Passage given:
◇ ◇ ◇ ◇ ◇

On the contrary, OIE extracts binary relations by segmenting the texts into triplets.
However, there is usually no attempt to resolve the subjects and objects of those triplets,
nor to disambiguate or harmonise the predicates used in the triples. Since predicates are
not formally represented, they are hardly reusable for e.g. annotating links with RDFa tags.
See Section 6 for a comparison between OIE and Legalo, proving
the difficulty of even designing a comparison test.
Overall, Open Information Extraction looks like a component for extractive summarisation
(see below). In [30], named entity resolution is
used to resolve the subjects and objects, and there is an attempt to build a taxonomy of
predicates, which are encoded as lexico-syntactic patterns rather than typical
predicates.
Another important Open Information Extraction project is Never Ending Language Learning
(NELL) [5], a learning tool that since 2010
processes the web for building an evolving knowledge base of facts, categories and
relations. In this case there is a (shallow) attempt to build a structured ontology of
recognised entities and predicates from the facts learnt by NELL. In this work, NELL is used
in an attempt to align the semantic relations resulting from Legalo to the NELL
ontology.
The main difference between approaches such as OIE and NELL, and Legalo is that the formers
focus on extracting mainly direct relations between entities, while Legalo focuses on
revealing the semantics of relations between entities that can be: a) directly linked, b)
implicitly linked, c) suggested by the presence of links in Web pages, d) indirectly linked,
i.e. expressed by longer paths or n-ary relations. Legalo novelty also
resides in performing property label generation. From the acquisition perspective, Legalo is
not bootstrapped, but it is open-domain and unsupervised.
Relation extraction and question answering targeted at Linked Data are quite different from
both Open Information Extraction and Legalo, since they are oriented at formal knowledge,
but they are not bootstrapped, open domain and unsupervised. They typically use a finite
vocabulary of predicates (e.g. from DBpedia ontology), and use their extensional
interpretation in data (e.g. DBpedia) to either link two entities recognised in some text
(as in [24,46]), or to find an answer to a question, from which some entities have been
recognised (as in [25]). Domain is therefore
limited to the coverage of the vocabulary, and distant supervision is provided by the
background knowledge (e.g. [1]. A growing
repository of relationships extracted with this specific distantly supervised approach is
sar-graphs [46].

◇ ◇ ◇ ◇ ◇

Work to be completed:
In the passage on relation extraction, rewrite the text between "The main difference" and "directly linked, b)", inclusive, changing "entities" to "resources". The records have nothing to do with this passage.

◇ ◇ ◇ ◇ ◇

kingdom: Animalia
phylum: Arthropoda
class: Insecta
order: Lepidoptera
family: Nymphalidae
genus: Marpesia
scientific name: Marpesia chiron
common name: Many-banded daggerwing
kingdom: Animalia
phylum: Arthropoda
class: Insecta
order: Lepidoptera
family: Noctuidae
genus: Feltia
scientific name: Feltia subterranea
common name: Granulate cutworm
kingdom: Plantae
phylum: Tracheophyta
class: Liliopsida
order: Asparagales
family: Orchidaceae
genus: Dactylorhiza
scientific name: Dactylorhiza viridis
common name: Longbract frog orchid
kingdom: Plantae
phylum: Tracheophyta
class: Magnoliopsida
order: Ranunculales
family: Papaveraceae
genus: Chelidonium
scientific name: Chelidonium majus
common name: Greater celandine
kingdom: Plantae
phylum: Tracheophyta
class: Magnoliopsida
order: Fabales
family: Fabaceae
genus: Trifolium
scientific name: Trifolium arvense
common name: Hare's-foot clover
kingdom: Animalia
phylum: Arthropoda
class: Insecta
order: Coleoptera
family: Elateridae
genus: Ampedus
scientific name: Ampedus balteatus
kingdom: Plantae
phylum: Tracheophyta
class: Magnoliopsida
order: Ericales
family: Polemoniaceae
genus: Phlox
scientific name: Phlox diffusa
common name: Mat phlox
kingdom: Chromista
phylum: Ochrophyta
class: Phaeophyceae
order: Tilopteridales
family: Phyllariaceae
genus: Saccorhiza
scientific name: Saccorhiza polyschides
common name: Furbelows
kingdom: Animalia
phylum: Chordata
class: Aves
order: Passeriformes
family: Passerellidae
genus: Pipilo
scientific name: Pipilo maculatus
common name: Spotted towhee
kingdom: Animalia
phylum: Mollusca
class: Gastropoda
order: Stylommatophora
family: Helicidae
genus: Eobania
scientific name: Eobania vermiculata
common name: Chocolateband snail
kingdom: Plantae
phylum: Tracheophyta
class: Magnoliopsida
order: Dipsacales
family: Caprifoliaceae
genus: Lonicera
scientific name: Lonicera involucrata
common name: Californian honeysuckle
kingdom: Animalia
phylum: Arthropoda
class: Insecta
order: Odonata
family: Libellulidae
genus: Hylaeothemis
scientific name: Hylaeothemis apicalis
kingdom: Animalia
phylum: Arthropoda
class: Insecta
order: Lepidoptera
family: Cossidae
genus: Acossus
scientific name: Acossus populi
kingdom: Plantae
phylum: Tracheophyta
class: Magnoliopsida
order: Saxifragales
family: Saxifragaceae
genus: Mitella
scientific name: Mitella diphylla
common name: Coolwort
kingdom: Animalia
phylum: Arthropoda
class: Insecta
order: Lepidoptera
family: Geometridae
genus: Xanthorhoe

◇ ◇ ◇ ◇ ◇

Reply to the task:
The main difference between approaches such as OIE and NELL, and Legalo is that the formers
focus on extracting mainly direct relations between resources, while Legalo focuses on
revealing the semantics of relations between resources that can be: a) directly linked, b)